“I slept there last night,” said Beppo quickly. “And perhaps because, thanks to you, I now have all that money, mamma, I have become a miser! I want to take care of this money—to make use of it. I do not want it to slip away in hotel bills!”
“It will not slip away,” said his mother quietly. “And thanks to this money, there is no need for undue haste. I swear to you, Beppo, that if you are patient you will win Lily at last.”
“Perhaps you are right, mamma—you are so often right! I will go back to where I started with Lily. She told me not many days ago that I was almost her ideal of—what do you think, mamma?”
“Tell me?” cried the Countess eagerly.
“Of a brother—only that!” he laughed rather harshly. “At any rate she shall be my dear little sister till I go away the day after to-morrow.”

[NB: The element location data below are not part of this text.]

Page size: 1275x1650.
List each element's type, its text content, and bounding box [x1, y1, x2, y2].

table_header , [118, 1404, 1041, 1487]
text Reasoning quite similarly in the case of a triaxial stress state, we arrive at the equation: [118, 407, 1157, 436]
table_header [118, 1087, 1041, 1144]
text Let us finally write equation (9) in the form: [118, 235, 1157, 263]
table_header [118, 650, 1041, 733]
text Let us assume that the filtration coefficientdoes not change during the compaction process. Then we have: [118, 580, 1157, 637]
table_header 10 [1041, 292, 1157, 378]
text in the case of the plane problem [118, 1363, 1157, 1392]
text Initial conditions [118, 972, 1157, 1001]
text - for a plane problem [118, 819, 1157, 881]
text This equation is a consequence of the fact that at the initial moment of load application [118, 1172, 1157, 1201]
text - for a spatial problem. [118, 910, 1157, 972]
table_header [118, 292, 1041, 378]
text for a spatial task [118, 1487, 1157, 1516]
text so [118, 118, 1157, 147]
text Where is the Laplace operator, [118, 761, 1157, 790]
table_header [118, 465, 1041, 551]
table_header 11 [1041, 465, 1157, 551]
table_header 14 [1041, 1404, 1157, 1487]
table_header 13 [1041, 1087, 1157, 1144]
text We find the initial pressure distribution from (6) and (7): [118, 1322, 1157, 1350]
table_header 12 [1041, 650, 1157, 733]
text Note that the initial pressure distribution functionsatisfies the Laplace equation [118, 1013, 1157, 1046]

“And do not give a jealous thought to that dull Scotsman,” said his mother lightly. “His French friend is going back to Paris very soon, and I have an idea that he will then go away, too. Without being vain you can tell yourself, Beppo, that you are very much more attractive than Captain Angus Stuart!”
He was surprised to hear her pronounce so easily the curious Scottish name.
“I am not really jealous of the man. She hardly knows him—I know that,” he said in a satisfied tone.
And his mother was glad indeed that she had not told him the little that she knew.
“You have made me feel quite happy again mamma! I know that you are right, and that I was a fool to be so impatient. But it is hard to be forced to go slow, as the English say, when one adores a woman!”